Lab 6-03: DINO-Style Self-Supervised Learning
Learning Objectives
- Understand the student-teacher self-supervised paradigm
- Implement EMA (Exponential Moving Average) teacher update
- Build multi-crop strategy: global + local crops
- Implement centering + sharpening (the stability tricks in DINO)
- Train on synthetic data and verify embeddings cluster by class
- Understand why DINO features have excellent k-NN classification performance
DINO Architecture
Image
│
├─── Global crop 1 ─→ Student ─→ softmax(z/τ_s) ← student, sharpened
├─── Global crop 2 ─→ Teacher ─→ softmax((z-c)/τ_t) ← teacher, centered+sharpened
├─── Local crop 1 ─→ Student
└─── Local crop 2 ─→ Student
│
▼ Cross-entropy loss: student ← teacher (teacher's output is the "label")
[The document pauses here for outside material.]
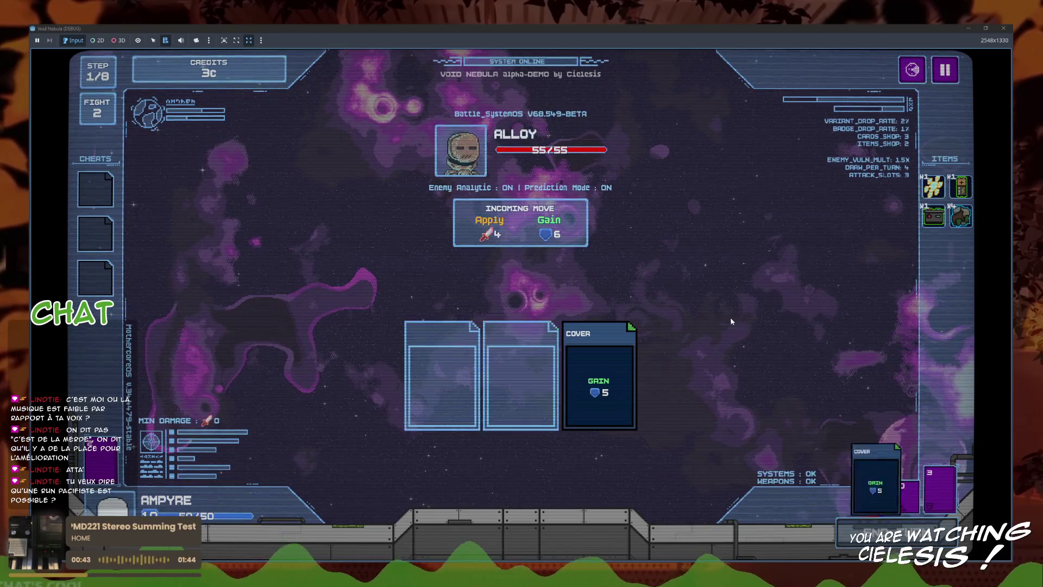
- Play Instant Energy, Tesla Bobin and First Aid Kit over two turns against ALLOY
{"action": "left_click", "coordinate": [424, 500]}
▼ Teacher receives NO gradient — updated via EMA
θ_teacher ← λ·θ_teacher + (1-λ)·θ_student
center c ← m·c + (1-m)·mean(teacher_output) ← centering prevents collapse
Why These Tricks Are Necessary
| Trick | Problem Solved |
|---|---|
| EMA teacher | Provides stable targets; gradients only flow through student |
| Centering | Prevents mode collapse (all outputs → same prototype) |
| Sharpening (low τ) | Prevents uniform distribution collapse |
| Multi-crop | More views per image → better representations, lower cost |
| Stop-gradient on teacher | Teacher is never directly optimized — momentum update only |
DINO Loss
$$\mathcal{L} = -\sum_{\text{teacher crops}} \sum_{\text{student crops}} p_t \cdot \log p_s$$
where:
- $p_t = \text{softmax}((z_t - c) / \tau_t)$ (centered + sharpened)
- $p_s = \text{softmax}(z_s / \tau_s)$ (sharpened, no centering)
Interview Questions
Q: Why does DINO use a stop-gradient on the teacher and EMA updates instead of simply sharing weights?
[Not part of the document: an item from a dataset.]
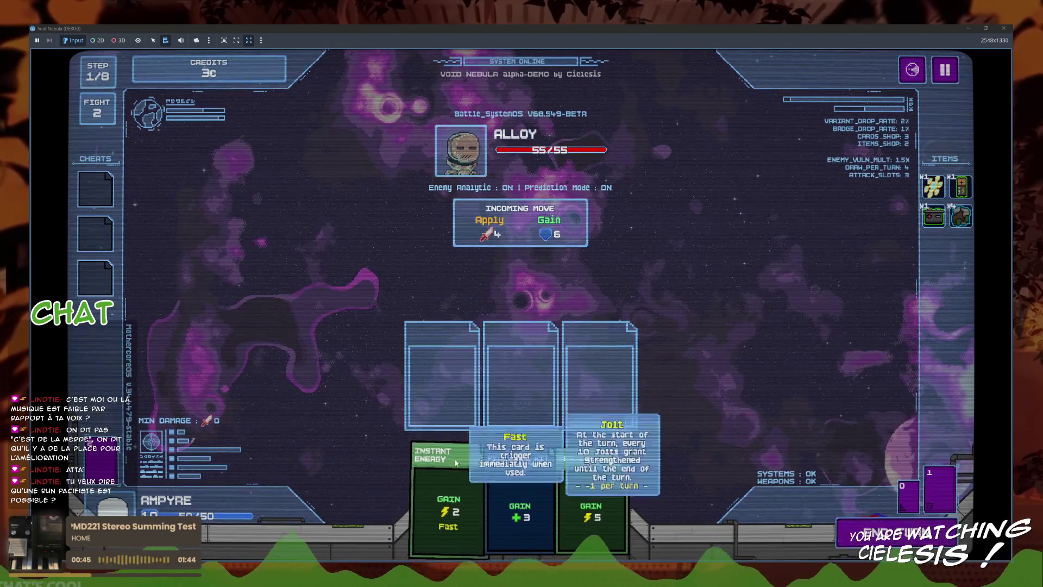
{"action": "left_click", "coordinate": [573, 483]}
{"action": "left_click", "coordinate": [483, 489]}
A: If teacher = student (shared weights), any collapse mode satisfies the loss (trivially). EMA creates a slowly-moving "ensemble" of student snapshots, providing more stable and higher-quality targets. Stop-gradient prevents the teacher from receiving loss gradients — it only evolves through EMA.
Q: What is the centering operation and why is it necessary?
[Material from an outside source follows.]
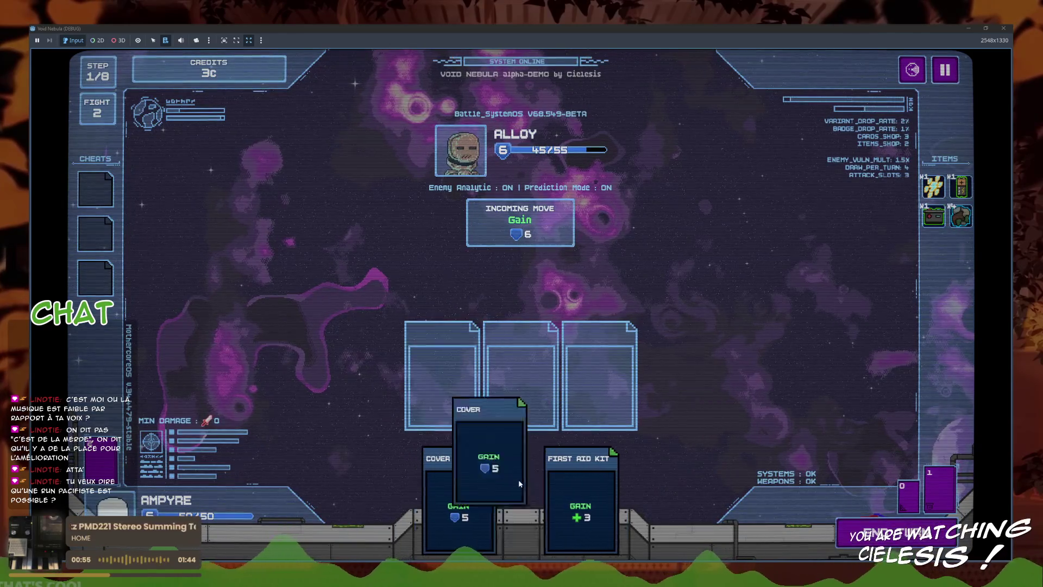
{"action": "left_click", "coordinate": [859, 531]}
A: Centering subtracts a running mean c from the teacher's output before softmax. Without it, the teacher can collapse to a single dominant dimension (all embeddings → same output regardless of input). Centering decorrelates this by shifting the mean to zero, making the softmax more uniform across features.
Q: DINO vs MAE vs SimCLR — when would you use each?
A: SimCLR/MoCo: best with large batch sizes; requires negative pairs; strong linear probe accuracy. DINO: strong k-NN accuracy without fine-tuning; learns semantically meaningful patches; no negative pairs needed. MAE: masked autoencoding; better fine-tuning accuracy; faster pre-training; but weaker k-NN. Choose DINO for strong linear probing; MAE for transfer learning tasks.